China’s Claim to India’s Shaksgam Valley and the Pakistan Connection

China’s Claim to India’s Shaksgam Valley and the Pakistan Connection

Even as India–China ties show tentative signs of stabilisation, Beijing’s renewed claim over the Shaksgam Valley has reopened an old and sensitive fault line in the Himalayas. The dispute is not merely about a remote stretch of high-altitude land, but about sovereignty, strategic access, and the deepening China–Pakistan nexus in a region critical to India’s national security.

Where exactly is the Shaksgam Valley?

The Shaksgam Valley, also known as the Trans Karakoram Tract, lies in the Hunza–Gilgit region of Pakistan-occupied Kashmir (PoK). Geographically, it is positioned at a strategic trijunction where India, Pakistan and China converge, close to China’s Xinjiang region and the eastern reaches of the Karakoram range.

The valley is located north of the Siachen Glacier — the world’s highest battlefield — and not far from the Karakoram Pass, which connects Ladakh with China. Its location gives it outsized military and logistical significance despite its sparse population and harsh terrain.

How did the Shaksgam Valley become disputed territory?

Before Independence, the Shaksgam Valley formed part of the princely state of Jammu and Kashmir. After 1947, Pakistan illegally occupied large parts of the region during the first India–Pakistan war, including areas that encompassed Shaksgam.

In 1963, Pakistan signed a boundary agreement with China, under which it ceded around 5,180 sq km of this territory to Beijing. India has consistently rejected this agreement, arguing that Pakistan had no legal right to transfer territory that belonged to India. New Delhi does not recognise the China–Pakistan boundary settlement and considers it illegal and invalid.
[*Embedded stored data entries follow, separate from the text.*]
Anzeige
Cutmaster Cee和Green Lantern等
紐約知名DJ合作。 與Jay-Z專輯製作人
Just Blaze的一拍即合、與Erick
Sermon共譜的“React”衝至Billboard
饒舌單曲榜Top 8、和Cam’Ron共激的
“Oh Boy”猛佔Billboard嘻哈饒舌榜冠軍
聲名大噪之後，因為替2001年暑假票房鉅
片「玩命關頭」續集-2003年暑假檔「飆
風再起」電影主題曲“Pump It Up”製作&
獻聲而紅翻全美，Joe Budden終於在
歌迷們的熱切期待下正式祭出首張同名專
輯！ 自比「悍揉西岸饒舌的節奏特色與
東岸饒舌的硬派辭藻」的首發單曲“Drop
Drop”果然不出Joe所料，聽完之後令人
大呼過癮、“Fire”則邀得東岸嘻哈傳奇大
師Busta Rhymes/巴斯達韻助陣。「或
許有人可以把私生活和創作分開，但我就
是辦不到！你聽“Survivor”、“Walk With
Why is China asserting its claim now?

China’s renewed assertions come amid visible infrastructure expansion in the region. Roads and construction activity linked to the China–Pakistan Economic Corridor (CPEC) have reportedly moved closer to Indian positions near Siachen.

Strategically, control over the Shaksgam Valley provides China with access routes through the Karakoram, shortens supply lines between Xinjiang and Pakistan, and allows Beijing to exert pressure on India’s northern defences. Analysts warn that such moves could enable coordinated pressure from both China and Pakistan during a crisis.

The military and strategic stakes for India

From India’s perspective, the Shaksgam Valley sits uncomfortably close to two critical theatres — the Line of Control with Pakistan and the Line of Actual Control with China. Indian positions on the Siachen Glacier allow monitoring of Pakistani movements, while Ladakh provides vantage points over Chinese deployments.

Any permanent Chinese presence south of the Karakoram ridge alters the security calculus by narrowing buffer zones and raising the possibility of a two-front challenge in high-altitude terrain.

India’s official position and diplomatic response

The “Ministry of External Affairs” has reiterated that Shaksgam Valley is Indian territory and that New Delhi has never recognised the 1963 China–Pakistan agreement. India has also rejected CPEC projects passing through PoK, calling them violations of its sovereignty.

New Delhi has protested Chinese infrastructure activity in the region, particularly road construction close to Siachen. Indian military leadership has also made it clear that any activity in the valley lacks legitimacy in India’s view.

Pakistan’s role in the dispute

Pakistan’s involvement lies at the heart of the issue. By ceding territory to China, Islamabad deepened its strategic partnership with Beijing while complicating India’s territorial claims. For China, Pakistan provides both diplomatic cover and physical access to contested regions.

This alignment has allowed Beijing to assert claims while maintaining its official stance that the Kashmir issue should be resolved peacefully — a position India has described as contradictory, given China’s actions on the ground.

Why the issue matters beyond borders

The Shaksgam Valley dispute illustrates how unresolved territorial questions continue to shape geopolitics in the Himalayas. It underscores the fragility of India–China rapprochement and highlights how infrastructure, rather than troop movements alone, has become a key instrument of strategic competition.

As India watches Chinese activity inch closer to sensitive zones, the valley remains a reminder that historical agreements, strategic geography, and present-day power politics are deeply intertwined — and that stability in the region remains contingent on far more than diplomatic gestures.

Originally written on January 14, 2026 and last modified on January 14, 2026.